Well nobody described it really. The way that came about is several actual ethical gypsies who reside in New Orleans came to our show and were blown away, and they came up to us and said this is kind of like Gypsy Punk Rock or something, and I thought, “Wow that’s the name of the album right there.” It was probably the most appropriate term that popped in my head at that moment, and it remains to be a most appropriate title for that album. From then on the band kept changing and evolving so many times. The element of it is still there, but it’s music of an open mind, and an adventurous soul. It’s certainly based equally in rock ‘n’ roll and folklore of many countries. So maybe you can say it’s like a trans-global, rock ‘n’ folk, if you need to (laughs).

Where you grew up was there a lot of rock ‘n’ roll, or was it not really a part of the culture?

Well I grew up in Ukraine and there was nothing available for rock ‘n’ roll, absolutely nothing. So the way to find it was through the black market, which we of course did. So, was a lot of it available for the public? Absolutely not. Did we have everything? Fuck yeah. I was skipping school to go to the black market every week. In fact I feel like because of such a deficit for music being served, myself and other people who grew up like that, benefit way more from music. You take it all for granted here. Back then, I grew up with the attitude that music is a treasure. Consequently life is full of treasures.

Would you say that type of music is more prevalent now in the Ukraine?
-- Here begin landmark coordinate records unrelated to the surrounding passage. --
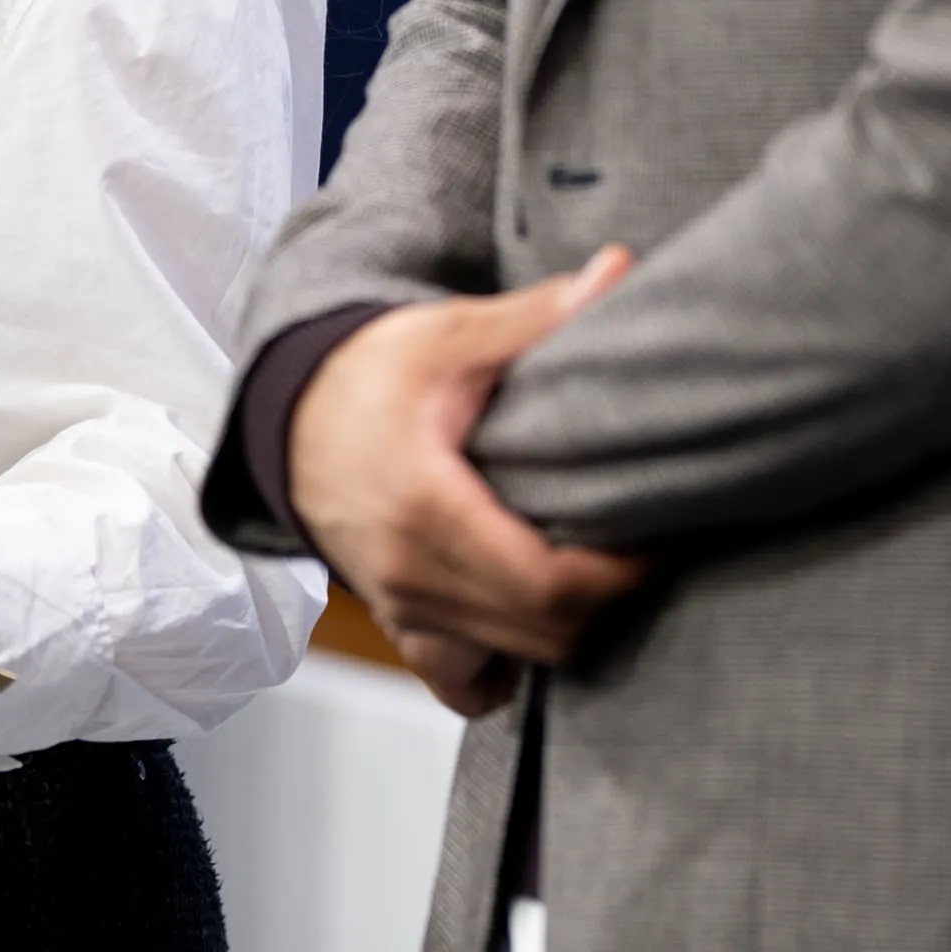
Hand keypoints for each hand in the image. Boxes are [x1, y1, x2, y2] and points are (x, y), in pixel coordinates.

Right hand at [291, 249, 648, 705]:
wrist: (292, 412)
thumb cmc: (370, 371)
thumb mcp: (449, 334)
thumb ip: (537, 316)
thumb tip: (619, 269)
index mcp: (427, 510)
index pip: (547, 585)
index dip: (619, 576)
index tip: (658, 537)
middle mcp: (411, 577)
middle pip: (543, 634)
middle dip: (607, 601)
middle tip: (644, 547)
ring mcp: (402, 610)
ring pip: (513, 662)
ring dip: (566, 631)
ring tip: (597, 572)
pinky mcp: (400, 624)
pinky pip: (463, 681)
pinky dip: (508, 665)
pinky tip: (536, 614)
Well the distinction is between Soviet Union years and once it collapsed there was no gate anymore. It doesn’t mean that suddenly everyone got down with the cream of the crop music, it just means that everything poured in there in uncontrollable volumes without anyone being able to judge the great music from total shit. So, they have some time to figure it out now.

When you would skip school, what kind of music did you go get?

You know, the usual…Sex Pistols, Joy Division, Black Sabbath, Parliament Funkadelic, Nick Cave, everything that was a channel of powerful energy.

What was it about that music that you enjoyed?

I think for me the musical storytelling became the focus. It remains to be the focus even now underneath it all. It seems to be a worthy thing to do. Somewhere in there, there is an importance of communication, and an importance to tell your story and hear the other story out as well, you know?